Livre de Job

01 Job reprit le fil de son propos et dit :

02 « Ah, qui me rendra tel que j’étais au temps jadis, aux jours où Dieu me tenait en sa garde,

03 lorsqu’il faisait briller sa lampe sur ma tête et que dans la ténèbre je marchais à sa lumière,

04 tel que j’étais à l’automne de mes jours, quand Dieu était le familier de ma demeure,

05 quand le Puissant était encore avec moi, et que mes garçons m’entouraient,

06 quand je lavais mes pieds dans le lait et que le rocher près de moi ruisselait d’huile à flots !
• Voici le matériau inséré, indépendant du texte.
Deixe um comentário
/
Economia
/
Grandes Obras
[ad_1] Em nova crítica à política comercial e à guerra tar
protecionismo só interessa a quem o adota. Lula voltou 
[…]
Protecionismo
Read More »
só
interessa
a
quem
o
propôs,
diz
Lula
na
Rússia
07 Lorsque je sortais aux portes de la cité et que sur la place j’installais mon siège,

08 à ma vue les jeunes gens s’esquivaient, les vieillards se levaient et restaient debout.

09 Les notables retenaient leurs paroles et mettaient la main sur leur bouche.
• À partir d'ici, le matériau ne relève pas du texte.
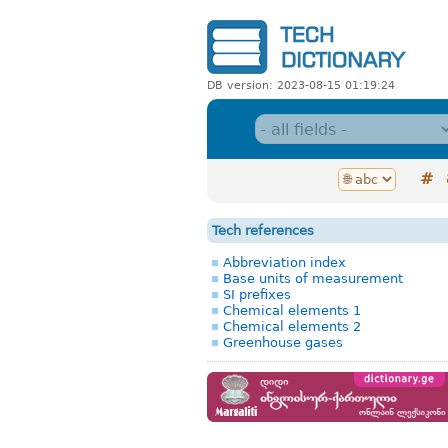
DB version: 2023-08-15 01:19:24
#
Tech references
Abbreviation index
Base units of measurement
SI prefixes
Chemical elements 1
Chemical elements 2
Greenhouse gases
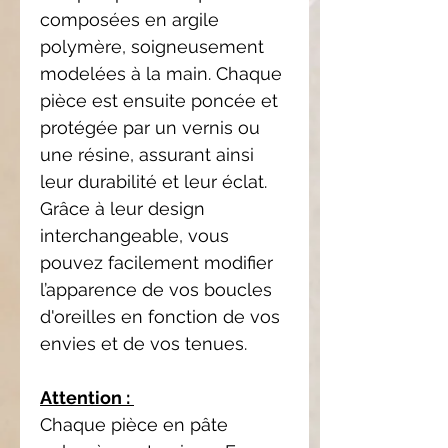
composées en argile
polymère, soigneusement
modelées à la main. Chaque
pièce est ensuite poncée et
protégée par un vernis ou
une résine, assurant ainsi
leur durabilité et leur éclat.
Grâce à leur design
interchangeable, vous
pouvez facilement modifier
l’apparence de vos boucles
d'oreilles en fonction de vos
envies et de vos tenues.
Attention :
Chaque pièce en pâte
10 La voix des chefs s’atténuait, la langue leur collait au palais.

11 L’oreille qui m’entendait me proclamait heureux, et l’œil qui me voyait me rendait témoignage.

12 Car je délivrais le pauvre qui appelait, l’orphelin et l’homme sans recours.

13 La bénédiction du mourant venait sur moi et je faisais crier de joie le cœur de la veuve.

14 Je revêtais la justice, c’était mon vêtement ; mon droit me servait de manteau et de turban.

15 J’étais les yeux de l’aveugle et les pieds du boiteux.

16 Pour les indigents, j’étais un père ; la cause d’un inconnu, je l’étudiais à fond.

17 Je brisais les crocs de l’injuste, de ses dents j’arrachais la proie.

18 Et je disais : “Je mourrai dans mon nid, comme le phénix je multiplierai mes jours.

19 Vers les eaux mes racines s’étirent, la rosée se dépose la nuit sur mes rameaux.

20 Ma gloire sera en moi toujours neuve, mon arc dans ma main se retendra sans cesse.”

21 Les gens m’écoutaient, ils attendaient, ils accueillaient en silence mes avis.

22 Quand j’avais parlé, nul ne répliquait ; sur eux, goutte à goutte, tombait ma parole.

23 Ils m’attendaient comme la pluie, ils ouvraient leur bouche à l’ondée de printemps.

24 Si je leur souriais, ils n’osaient y croire, et la lumière de mon visage, ils n’en laissaient rien perdre.

25 Je choisissais leur route et siégeais à leur tête, je m’installais tel un roi dans la troupe quand il console les affligés.